Son collègue Bidias Onana ne peut pas bénéficier du doute, il a bel et bien- perçu l’argerit litigieux mais a contesté le montant. Ils ont agi ensemble et emporté les inspecteurs de police dans la cabale. Face à des faits aussi graves, on ne doit plus parler de subordination, chacun doit chercher à sauver sa tête», a déclaré le magistrat du parquet. Il demande au tribunal de déclarer les mis en cause coupables des faits qui leur sont reprochés. L’avocat de la présumée victime réclame la somme de 61 millions de francs remise par sa cliente à M. Youssoufa.

Des fonds qui ont fait l’objet d’un partage entre le marabout et les policiers. Pour lui, les victimes supposées ont subi un énorme préjudice pour avoir recouru à des emprunts pour restituer la somme querellée, qui était destinée à un marché public. II plaide pour la condamnation des mis en cause et de la Dgsn, (civilement responsable des actes posés par ses agents) à restituer les fonds querellés.

Pour les avocats de la défense, on ne peut pas retenir les infractions d’escroquerie contre le tradipraticien, étant donné que c’est Mme Ngono qui avait sollicité ses services contre rémunération.

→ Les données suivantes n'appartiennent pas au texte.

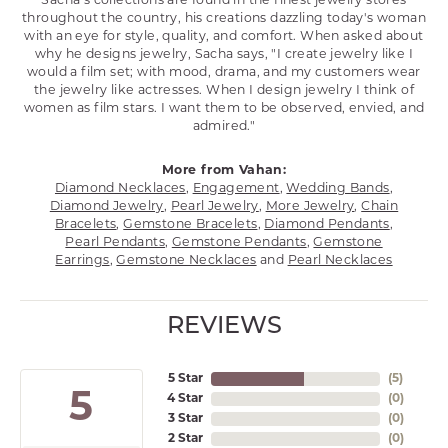
Sacha's collections are found in the finest jewelry stores
throughout the country, his creations dazzling today's woman
with an eye for style, quality, and comfort. When asked about
why he designs jewelry, Sacha says, "I create jewelry like I
would a film set; with mood, drama, and my customers wear
the jewelry like actresses. When I design jewelry I think of
women as film stars. I want them to be observed, envied, and
admired."
More from Vahan:
Diamond Necklaces
,
Engagement
,
Wedding Bands
,
Diamond Jewelry
,
Pearl Jewelry
,
More Jewelry
,
Chain
Bracelets
,
Gemstone Bracelets
,
Diamond Pendants
,
Pearl Pendants
,
Gemstone Pendants
,
Gemstone
Earrings
,
Gemstone Necklaces
and
Pearl Necklaces
REVIEWS
5 Star
(
5
)
5
4 Star
(
0
)
3 Star
(
0
)
2 Star
(
0
)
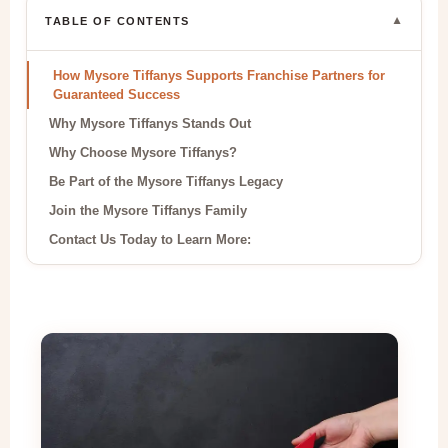
▼
TABLE OF CONTENTS
How Mysore Tiffanys Supports Franchise Partners for
Guaranteed Success
Why Mysore Tiffanys Stands Out
Why Choose Mysore Tiffanys?
Be Part of the Mysore Tiffanys Legacy
Join the Mysore Tiffanys Family
Contact Us Today to Learn More:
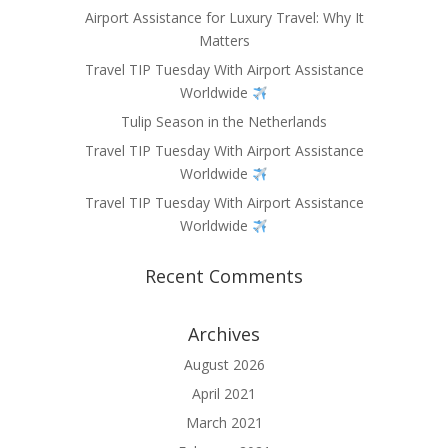
Airport Assistance for Luxury Travel: Why It
Matters
Travel TIP Tuesday With Airport Assistance
Worldwide
Tulip Season in the Netherlands
Travel TIP Tuesday With Airport Assistance
Worldwide
Travel TIP Tuesday With Airport Assistance
Worldwide
Recent Comments
Archives
August 2026
April 2021
March 2021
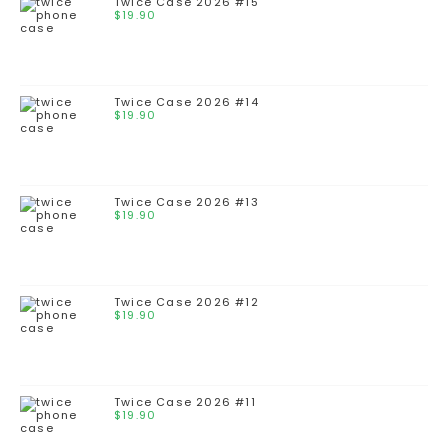
Twice Case 2026 #15
$
19.90
Twice Case 2026 #14
$
19.90
Twice Case 2026 #13
$
19.90
Twice Case 2026 #12
$
19.90
Twice Case 2026 #11
$
19.90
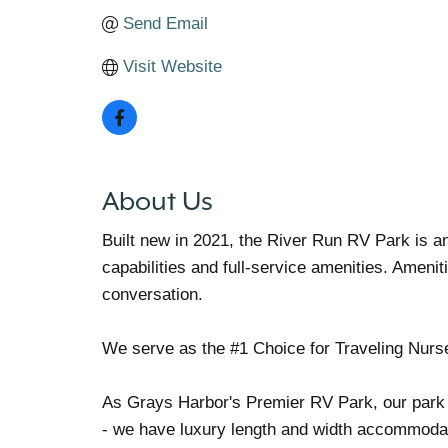
Send Email
Visit Website
About Us
Built new in 2021, the River Run RV Park is an
capabilities and full-service amenities. Ameni
conversation.
We serve as the #1 Choice for Traveling Nurs
As Grays Harbor's Premier RV Park, our park c
- we have luxury length and width accommodat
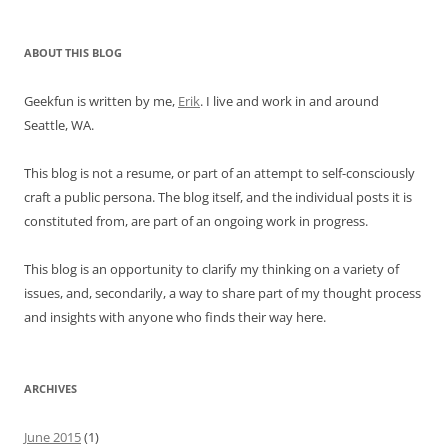
ABOUT THIS BLOG
Geekfun is written by me,
Erik
. I live and work in and around
Seattle, WA.
This blog is not a resume, or part of an attempt to self-consciously
craft a public persona. The blog itself, and the individual posts it is
constituted from, are part of an ongoing work in progress.
This blog is an opportunity to clarify my thinking on a variety of
issues, and, secondarily, a way to share part of my thought process
and insights with anyone who finds their way here.
ARCHIVES
June 2015
(1)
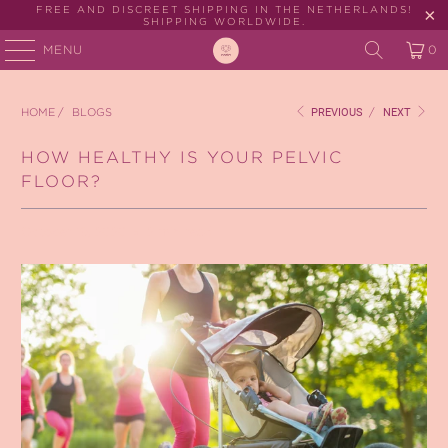
FREE AND DISCREET SHIPPING IN THE NETHERLANDS!
SHIPPING WORLDWIDE.
MENU
0
HOME
/
BLOGS
PREVIOUS
/
NEXT
HOW HEALTHY IS YOUR PELVIC
FLOOR?
October 19, 2020
2 min read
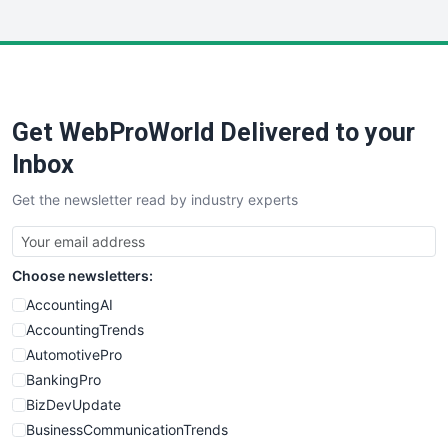
InsideOffice
LocalSearchPro
PayrollPro
ProjectManagerNews
RemoteWorkingTrends
Get WebProWorld Delivered to your
SaaSPro
SalesEnablementTrends
Inbox
SalesTechPro
Get the newsletter read by industry experts
SmallBusinessNews
SmallBusinessUpdate
SmallSiteNews
Choose newsletters:
SmallWebBusiness
WebProBusiness
AccountingAI
WebsiteNotes
AccountingTrends
AutomotivePro
BankingPro
BizDevUpdate
BusinessCommunicationTrends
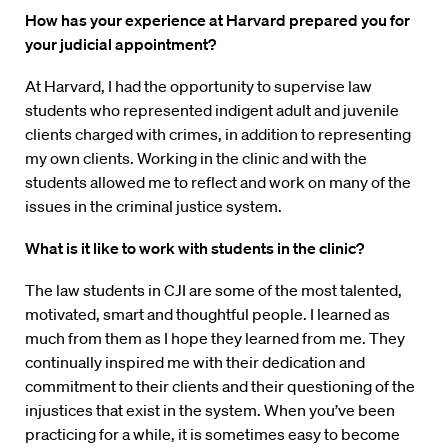
How has your experience at Harvard prepared you for
your judicial appointment?
At Harvard, I had the opportunity to supervise law
students who represented indigent adult and juvenile
clients charged with crimes, in addition to representing
my own clients. Working in the clinic and with the
students allowed me to reflect and work on many of the
issues in the criminal justice system.
What is it like to work with students in the clinic?
The law students in CJI are some of the most talented,
motivated, smart and thoughtful people. I learned as
much from them as I hope they learned from me. They
continually inspired me with their dedication and
commitment to their clients and their questioning of the
injustices that exist in the system. When you’ve been
practicing for a while, it is sometimes easy to become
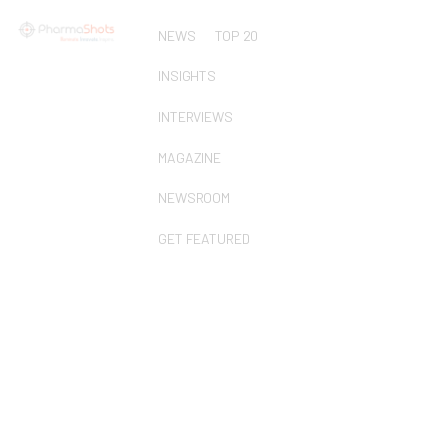
NEWS
TOP 20
INSIGHTS
INTERVIEWS
MAGAZINE
NEWSROOM
GET FEATURED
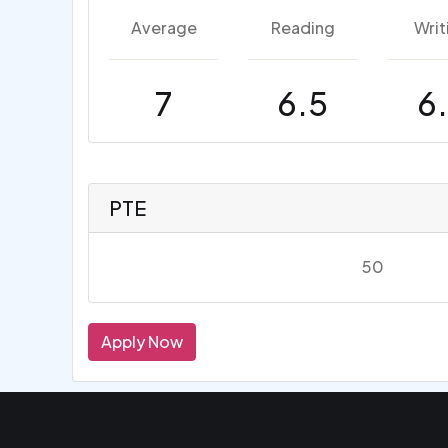
Average
Reading
Writ
7
6.5
6
PTE
50
Apply Now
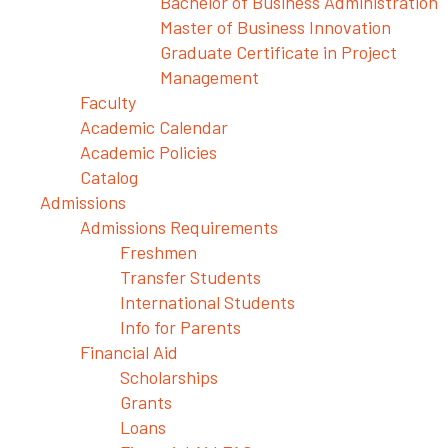
Bachelor of Business Administration
Master of Business Innovation
Graduate Certificate in Project
Management
Faculty
Academic Calendar
Academic Policies
Catalog
Admissions
Admissions Requirements
Freshmen
Transfer Students
International Students
Info for Parents
Financial Aid
Scholarships
Grants
Loans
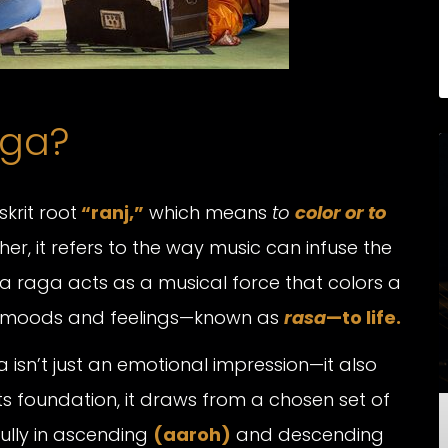
aga?
skrit root
“ranj,”
which means
to
color or to
ather, it refers to the way music can infuse the
, a raga acts as a musical force that colors a
fic moods and feelings—known as
rasa
—to life.
isn’t just an emotional impression—it also
ts foundation, it draws from a chosen set of
lly in ascending
(aaroh)
and descending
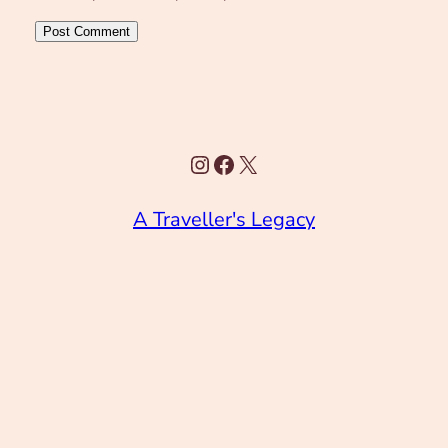
Instagram
Facebook
X
A Traveller's Legacy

Dès lors que l’argent qu’il avait perçu d’elle était déjà sa propriété, M. Youssouf, pouvait en faire ce qu’il voulait. Les avocats soutiennent que ce procès devrait être annulé à cause des violations de certaines règles de procédures, notamment la garde à vue qui a duré plus de deux semaines. Ils demandent que les proces-verbaux des enquêtes préliminaires et celui du parquet qui en découle soient écartés de la procédure parce qu’ils contiennent des déclarations faites en l’absence des avocats de la défense en même temps que leurs clients n’ont pas été soumis à une quelconque confrontation.

Ils ajoutent que si les faits reprochés à leurs clients étaient fondés, les présumées victimes se seraient présentées devant la barre pour défendre leurs intérêts. «Il faut exorciser ce dossier pour savoir sa profondeur» a confié un avocat de la défense. Il estime en outre que les fonctionnaires de police n’ont pas sollicité l’argent auprès du marabout pour l’élargir, étant donné qu’il ne faisait pas l’objet des poursuites judiciaires au moment des faits.

En outre, les inspecteurs de police incriminés n’ont jamais participé aux tractations entre leur patron et le marabout encore moins au partage de l’argent litigieux. Les sommes qu’ils ont reçues de leur chef ont été immédiatement restitués dès qu’elles faisaient problème. Ils demandent enfin au tribunal de constater que les infractions imputées à leurs clients ne sont pas fondées et les relaxer purement et simplement. La décision du tribunal est attendue le 18 février 2021.